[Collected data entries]
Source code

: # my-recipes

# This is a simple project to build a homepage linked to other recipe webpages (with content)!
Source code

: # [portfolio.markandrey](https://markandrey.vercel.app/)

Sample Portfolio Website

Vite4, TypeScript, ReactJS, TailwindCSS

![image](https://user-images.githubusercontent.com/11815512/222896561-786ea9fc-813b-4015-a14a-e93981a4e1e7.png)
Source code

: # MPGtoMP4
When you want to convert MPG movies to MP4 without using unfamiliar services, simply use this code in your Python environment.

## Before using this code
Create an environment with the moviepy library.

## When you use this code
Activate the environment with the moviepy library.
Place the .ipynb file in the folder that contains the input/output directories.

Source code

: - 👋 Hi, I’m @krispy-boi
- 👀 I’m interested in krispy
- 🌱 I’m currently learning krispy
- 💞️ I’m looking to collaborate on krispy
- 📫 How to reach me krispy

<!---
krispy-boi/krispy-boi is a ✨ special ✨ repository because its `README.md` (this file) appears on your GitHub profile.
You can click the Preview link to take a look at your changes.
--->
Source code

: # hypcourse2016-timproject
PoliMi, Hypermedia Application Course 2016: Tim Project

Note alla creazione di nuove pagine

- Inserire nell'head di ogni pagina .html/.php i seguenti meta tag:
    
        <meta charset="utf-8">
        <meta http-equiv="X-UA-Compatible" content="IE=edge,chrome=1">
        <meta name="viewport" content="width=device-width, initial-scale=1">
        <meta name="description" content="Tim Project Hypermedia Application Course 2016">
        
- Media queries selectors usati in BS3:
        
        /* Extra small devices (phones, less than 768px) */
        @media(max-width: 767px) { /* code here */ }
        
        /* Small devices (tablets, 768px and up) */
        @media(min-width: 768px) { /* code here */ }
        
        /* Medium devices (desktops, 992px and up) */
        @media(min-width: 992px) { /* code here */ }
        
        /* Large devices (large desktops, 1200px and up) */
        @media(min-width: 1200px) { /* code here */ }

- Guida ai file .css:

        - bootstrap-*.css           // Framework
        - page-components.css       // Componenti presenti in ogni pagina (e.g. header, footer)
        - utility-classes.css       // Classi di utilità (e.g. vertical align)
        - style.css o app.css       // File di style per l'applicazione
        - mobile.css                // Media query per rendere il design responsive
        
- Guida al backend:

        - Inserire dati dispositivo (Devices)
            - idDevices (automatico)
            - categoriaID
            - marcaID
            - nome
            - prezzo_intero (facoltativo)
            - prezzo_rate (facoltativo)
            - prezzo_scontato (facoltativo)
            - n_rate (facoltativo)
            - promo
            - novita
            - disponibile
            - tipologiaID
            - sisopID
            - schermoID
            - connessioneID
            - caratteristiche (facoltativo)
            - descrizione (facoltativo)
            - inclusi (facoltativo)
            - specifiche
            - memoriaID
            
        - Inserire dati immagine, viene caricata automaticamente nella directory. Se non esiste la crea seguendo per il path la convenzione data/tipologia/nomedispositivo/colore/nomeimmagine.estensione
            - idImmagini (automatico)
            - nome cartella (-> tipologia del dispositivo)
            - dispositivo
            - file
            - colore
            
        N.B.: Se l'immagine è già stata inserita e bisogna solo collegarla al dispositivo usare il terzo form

# EXERCISE REQUIREMENTS:
An exact copy of the lines above between the line holding "(e.g. header, footer)" and the line holding "- Inserire dati dispositivo (Devices)", inclusive, is the whole answer.

# WRITTEN ANSWER:
        - page-components.css       // Componenti presenti in ogni pagina (e.g. header, footer)
        - utility-classes.css       // Classi di utilità (e.g. vertical align)
        - style.css o app.css       // File di style per l'applicazione
        - mobile.css                // Media query per rendere il design responsive
        
- Guida al backend:

        - Inserire dati dispositivo (Devices)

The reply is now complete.